Text passage ->
* * * * *

Forum Moderators: phranque
But I really want it to be
http://www.example.com/mushroom/spiders.html
But the CMS support tells me the ".html" will cause problems.
Now, I'm turning to server-side solutions. Could I simply use a mod_rewrite to do "ignore" or "remove" the .html part before sending the request to the CMS? But I don't want this to be a redirect.
I know very little of mod_rewrite. If anyone could help, that would be cool.
Thanks much.
[edited by: jdMorgan at 7:29 pm (utc) on Sep. 4, 2005]
[edit reason] Example.com [/edit]
If you aren't worried about duplication and have control over the links, you could just add (\.html)? to the end of the left side of the ruleset(s) and both with html and without would be served the information. Then you just have to change your links. Beyond there it gets more complex.
Assuming *all* pages are from the CMS, you could also use a single rule at the begining of the CMS ruleset:
RewriteRule ([^.]+)\.html /$1
Please note: The [L] flag is left off intentionally. This will treat any page ending in .html as the extensionless equivellent and that will be evaluated against all current rules and served content accordingly.
Again duplicate content is going to be the tough part to get around...
Would you post an examplized portion of the ruleset your CMS is using to serve the content to the pages?
Justin
Your mod_rewrite works PERFECTLY!
RewriteRule ([^.]+)\.html /$1
THANKS much for your help. I really appreciate it.
I have translated from (1) to (2)
(1) http://www.example.com/news/excellent.html
(2) http://www.example.com/index.php/default_admin/news/excellent.html
Well, (1) and (2) both work now. That's what I want in the first place.
I'm using Ezpublish so if you are familiar with this CMS, you will know it adds weird index.php/{access} to every URL as well as ignoring .html altogether.
Having converted the dynamic asp urls to static ones, which works great, i have also changed all the links in my site to those new converted static pages.
My question is that the search engines have cashed the earlier asp string pages and list these in the index - these pages still work but obviously have no links to them from the site.
Will the search engine just replace the pages as it goes or will it think its duplicate content and start deleting them?
Anyone have experience of this?
Here is an example:
www.yoursite.com/yourfile/1/yourpage.html
is the same as
www.yoursite.com/yourasppage.asp?id=1&page=yourpage.

* * * * *

Tasks ->
[1] Answer these questions about the forum thread on mod_rewrite:
(a) According to the first poster, what did the CMS support say would cause problems?
(b) Which flag was left off the rewrite rule on purpose?
(c) Which CMS does the first poster say they are using?
[2] Transcribe the forum thread on mod_rewrite from "Again duplicate content" up to and including "mod_rewrite works PERFECTLY!".
[3] List every web address in the forum thread on mod_rewrite that begins with "http://".
These collection entries come from a different source than the forum thread.

Collection entries:
* * * * *

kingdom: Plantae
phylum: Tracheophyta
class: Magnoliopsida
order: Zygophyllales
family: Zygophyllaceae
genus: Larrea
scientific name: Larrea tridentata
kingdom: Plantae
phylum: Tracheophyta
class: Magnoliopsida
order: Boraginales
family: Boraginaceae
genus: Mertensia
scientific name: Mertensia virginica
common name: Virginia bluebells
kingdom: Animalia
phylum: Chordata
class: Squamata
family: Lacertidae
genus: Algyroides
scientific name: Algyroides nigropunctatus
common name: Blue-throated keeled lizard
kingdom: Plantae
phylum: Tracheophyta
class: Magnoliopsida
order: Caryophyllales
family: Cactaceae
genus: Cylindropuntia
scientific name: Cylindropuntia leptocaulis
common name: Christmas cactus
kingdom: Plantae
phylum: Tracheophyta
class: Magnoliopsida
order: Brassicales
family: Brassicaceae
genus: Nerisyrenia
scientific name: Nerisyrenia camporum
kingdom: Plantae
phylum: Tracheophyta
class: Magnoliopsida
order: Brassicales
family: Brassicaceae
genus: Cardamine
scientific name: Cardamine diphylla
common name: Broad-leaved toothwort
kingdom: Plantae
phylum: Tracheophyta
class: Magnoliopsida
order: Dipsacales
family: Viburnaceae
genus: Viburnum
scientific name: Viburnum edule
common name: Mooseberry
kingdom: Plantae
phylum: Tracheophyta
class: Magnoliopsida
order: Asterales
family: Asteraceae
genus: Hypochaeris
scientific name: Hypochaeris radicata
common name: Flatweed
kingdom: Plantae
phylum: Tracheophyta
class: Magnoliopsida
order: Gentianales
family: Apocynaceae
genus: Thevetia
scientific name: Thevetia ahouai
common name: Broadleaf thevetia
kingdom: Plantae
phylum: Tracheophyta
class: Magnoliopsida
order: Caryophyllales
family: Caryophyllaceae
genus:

* * * * *

Results in order ->
[1]
(a) The ".html" part of the address.
(b) The [L] flag.
(c) Ezpublish.

[2]
Again duplicate content is going to be the tough part to get around...
Would you post an examplized portion of the ruleset your CMS is using to serve the content to the pages?
Justin
Your mod_rewrite works PERFECTLY!

[3]
http://www.example.com/mushroom/spiders.html
http://www.example.com/news/excellent.html
http://www.example.com/index.php/default_admin/news/excellent.html